Tirade

 

 

 

 

 

 

 

 

 

 

Tirade

Smith, a nondescript man is in the middle of a long tirade; he is telling the Prime Minister exactly how to run the country. No one else is present in his room as he paces up and down giving forth eloquently to his views, and the PM himself of course, is entirely unaware of Smith’s existence, a pedantic fact which he regards as inconsequential.

‘Stop making cars NOW!’
Smith is in full spate.

‘Tell them they can run their cars for one year only, starting from now, while they adjust to alternative forms of transport and then no more of the infernal combustion engine.’

The imaginary PM blanches and Smith thinks he looks very ill.

‘Forget economic growth and all that rubbish and get the motorways dug up,’ he orders. ‘Replace them with canals lined either side with solar panels ─ then bring back the horse and barge.’

The PM is beginning to wilt under this onslaught on all he holds dear; his own ideas, a mishmash of consensus views and defensive positions are being breached by Smith’s dreadnaught rhetoric.

‘Build high-tech ocean windjammers for passengers and freight.’
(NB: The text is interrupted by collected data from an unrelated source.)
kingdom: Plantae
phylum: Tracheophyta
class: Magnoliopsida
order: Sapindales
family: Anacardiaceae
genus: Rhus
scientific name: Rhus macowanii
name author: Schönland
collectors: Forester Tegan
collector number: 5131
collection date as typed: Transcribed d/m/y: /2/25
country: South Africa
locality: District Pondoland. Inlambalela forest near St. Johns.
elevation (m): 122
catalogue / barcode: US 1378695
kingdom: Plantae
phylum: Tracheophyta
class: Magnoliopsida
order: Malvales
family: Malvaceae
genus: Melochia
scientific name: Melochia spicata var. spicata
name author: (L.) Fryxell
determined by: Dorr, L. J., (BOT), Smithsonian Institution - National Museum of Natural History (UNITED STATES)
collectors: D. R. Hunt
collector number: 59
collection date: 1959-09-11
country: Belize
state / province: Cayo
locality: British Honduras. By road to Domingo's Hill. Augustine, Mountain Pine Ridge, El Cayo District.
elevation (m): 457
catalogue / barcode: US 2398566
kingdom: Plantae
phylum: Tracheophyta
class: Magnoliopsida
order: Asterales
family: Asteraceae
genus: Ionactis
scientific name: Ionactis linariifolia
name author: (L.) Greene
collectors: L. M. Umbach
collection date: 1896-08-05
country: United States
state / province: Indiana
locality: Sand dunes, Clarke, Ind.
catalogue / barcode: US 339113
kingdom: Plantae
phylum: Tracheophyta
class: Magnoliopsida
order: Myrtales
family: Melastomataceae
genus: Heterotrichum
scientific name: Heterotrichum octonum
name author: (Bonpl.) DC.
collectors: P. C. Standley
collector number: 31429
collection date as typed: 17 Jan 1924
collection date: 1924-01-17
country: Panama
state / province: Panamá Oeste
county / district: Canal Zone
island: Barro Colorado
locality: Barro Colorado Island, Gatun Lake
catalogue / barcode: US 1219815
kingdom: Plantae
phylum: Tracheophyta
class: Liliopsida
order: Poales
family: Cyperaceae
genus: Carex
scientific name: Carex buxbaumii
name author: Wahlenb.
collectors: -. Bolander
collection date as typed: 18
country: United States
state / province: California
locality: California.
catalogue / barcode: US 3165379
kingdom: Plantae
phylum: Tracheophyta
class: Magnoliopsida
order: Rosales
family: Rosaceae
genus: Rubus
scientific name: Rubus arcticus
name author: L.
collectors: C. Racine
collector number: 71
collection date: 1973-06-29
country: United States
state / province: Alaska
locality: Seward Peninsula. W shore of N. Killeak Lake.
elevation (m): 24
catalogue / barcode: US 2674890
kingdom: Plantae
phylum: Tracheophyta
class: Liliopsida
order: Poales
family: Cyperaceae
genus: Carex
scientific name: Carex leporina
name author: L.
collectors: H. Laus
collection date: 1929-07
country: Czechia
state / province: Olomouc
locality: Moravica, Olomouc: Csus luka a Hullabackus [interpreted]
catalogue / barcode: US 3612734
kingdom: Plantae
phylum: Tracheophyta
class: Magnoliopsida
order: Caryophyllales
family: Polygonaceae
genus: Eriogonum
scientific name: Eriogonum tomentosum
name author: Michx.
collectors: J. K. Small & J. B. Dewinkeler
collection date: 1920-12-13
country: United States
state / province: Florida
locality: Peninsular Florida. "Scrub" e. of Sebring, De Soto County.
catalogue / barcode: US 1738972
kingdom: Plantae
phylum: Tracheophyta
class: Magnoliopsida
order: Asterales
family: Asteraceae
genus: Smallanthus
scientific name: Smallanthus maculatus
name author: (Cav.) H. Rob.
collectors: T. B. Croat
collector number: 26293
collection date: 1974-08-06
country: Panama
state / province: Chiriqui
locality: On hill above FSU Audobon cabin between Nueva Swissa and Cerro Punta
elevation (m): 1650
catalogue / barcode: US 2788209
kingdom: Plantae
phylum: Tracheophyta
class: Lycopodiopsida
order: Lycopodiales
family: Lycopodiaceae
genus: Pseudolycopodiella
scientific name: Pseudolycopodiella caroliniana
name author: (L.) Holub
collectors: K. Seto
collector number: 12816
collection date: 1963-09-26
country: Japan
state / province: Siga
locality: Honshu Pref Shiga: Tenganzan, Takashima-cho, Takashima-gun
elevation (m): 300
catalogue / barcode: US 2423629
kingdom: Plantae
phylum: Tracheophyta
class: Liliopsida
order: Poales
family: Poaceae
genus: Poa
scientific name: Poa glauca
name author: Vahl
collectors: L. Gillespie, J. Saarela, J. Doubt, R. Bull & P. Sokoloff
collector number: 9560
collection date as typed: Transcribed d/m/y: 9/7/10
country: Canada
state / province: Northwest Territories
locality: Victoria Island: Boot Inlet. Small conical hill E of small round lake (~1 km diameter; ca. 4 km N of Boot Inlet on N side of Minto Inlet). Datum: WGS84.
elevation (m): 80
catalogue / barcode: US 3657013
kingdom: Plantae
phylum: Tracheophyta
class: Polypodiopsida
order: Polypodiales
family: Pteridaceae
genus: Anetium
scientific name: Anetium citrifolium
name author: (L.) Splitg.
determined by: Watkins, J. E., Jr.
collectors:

‘Construct dirigible helium airships that can carry heavy loads and lower them wherever they are required. ─ And while you’re at it; put an end once and for all to commercial air-traffic and stop them scribbling like children scrawling in a picture-book – it spoils the look of the sky!’

It is at this point that he hears a small sound behind him; it is a slight creak rather like a door being opened surreptitiously. He turns around ─ it is a door opening ─ his door, and…

There, one hand still on the doorknob he stood; an old acquaintance P. B. Rivers: a ruthless existentialist. – He looks at Smith accusingly.

‘You were talking to yourself,’ he says sternly, as if he has caught Smith secretly eating cream-buns or some other such nonsense.

‘Not at all,’ says Smith. ‘I was just talking, it’s a thing people do with their mouths.’

‘Well it was heard by my ears,’ points out P. B. Rivers.

‘I’m not interested in ears.’ says Smith.